# Andy's POA lawn reno journal



## a_maleet (Jul 23, 2021)

Hey everyone!

I thought I'd share with you my lawn journey..

My wife and I bought a new house about a year ago (November 2020). We inherited a very poorly taken care of 10,000 sq ft lawn - at one point I think it was p. rye but after years and years of minimal maintenance it transformed into a total mut lawn as I like to call it. I knew before we even closed on the house we needed to make a change but I decided to give it one season to see what i can do to salvage. By around July of this year I realized my gut was right - full reno was needed.

I've always been in love with low HOCs and that clean tight look. As an avid golfer - I've always been most impressed with courses that have successfully transitioned to full poa tee boxes/fairways/greens up here in the PNW.

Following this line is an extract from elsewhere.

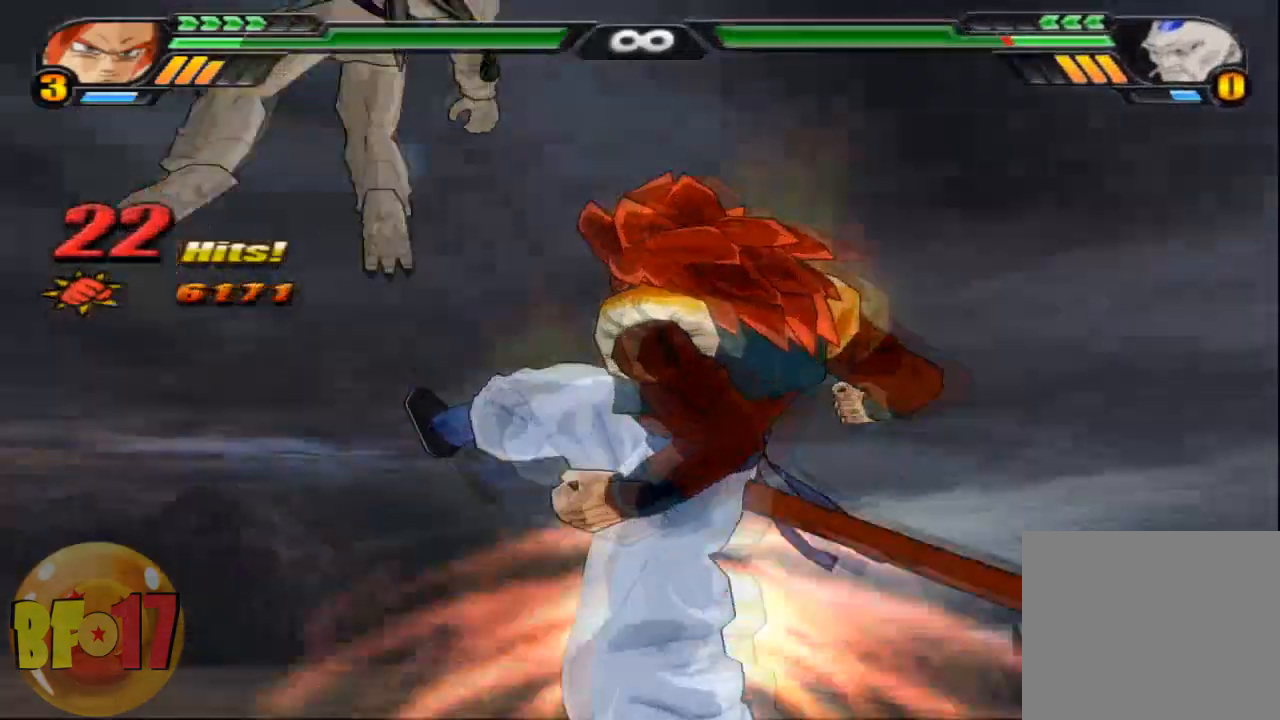
{"buttons": [], "left_stick": "center", "right_stick": "center", "events": [[167, "CROSS", "down"], [167, "SQUARE", "down"], [234, "SQUARE", "up"], [267, "CROSS", "up"], [367, "SQUARE", "down"], [467, "SQUARE", "up"]]}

I considered seeding something like p. rye and waiting for it to transition into poa annua like the many golf courses in this area have - but realistically that could take 5+ years to achieve the results I desired. So with the help of my local country club's superintendent - I was referred to sod farm up in Canada that actually specializes in golf course poa that they grow from plugs. Order was placed in August with target deliver mid October.

I'm going to get some fungicide down this week. Im praying we have a mild winter while this thing establishes. If we catch a dry week in the next month or so - I will top dress and level as well.

Long term goal is to keep this HoC around 0.3"-0.5" year round. I will also keep posting photos to this thread as this thing evolves! @Shindoman is my inspiration!

The 30,000ft project scope was:
- spray kill my existing lawn
- remove around 3" of existing soil
- import 2" (60 yards) of sand and till to amend
- add top cap of another 60 yards of sand
- rake, grade, roll
- put down half rate of 16-16-16 on top of sand
- install sod

The removal begins:


















So much sand!!!


















Sod install beings (BIG THANKS TO 7DEES FOR THEIR HELP WITH THIS PROJECT!)










The results (day after install - it rained about an inch!):





































The day after install a deer decided to pay a visit (yes it did some damage)


----------



## situman (Nov 3, 2020)

When you say POA you mean the pratensis kind and not the trivialis kind right? Right?


----------



## a_maleet (Jul 23, 2021)

Poa annua


----------



## Wile (Sep 17, 2020)

Is there a certain cultivar? This will be really interesting to follow. Also, love how the deer looks photoshopped because of the patchwork sod, but it's not haha.


----------



## Shindoman (Apr 22, 2018)

Andy, it's looks fantastic! You did a stellar job prepping for that sod. Although most people like the dark green color of KBG, the bright green of Poa looks fantastic in person. It seems especially vibrant this time of the year. 
@Wile if I could chime in about the cultivar. This sod is grown from plugs gathered from an old private course in Vancouver B.C. Poa kind of changes and adapts on its own over the years. That's why it dominates in our PNW Climate. I installed this sod last fall.
Nice Work Andy!


----------



## a_maleet (Jul 23, 2021)

Thank you! It's starting to really knit nicely. I'll post some more pics soon. I'm hoping to get a first mow in soon


----------



## a_maleet (Jul 23, 2021)

A few drone shots from this morning…I'll get more later when the shadows go away.

Roots are still knitting so first mow won't be for a week or so.


----------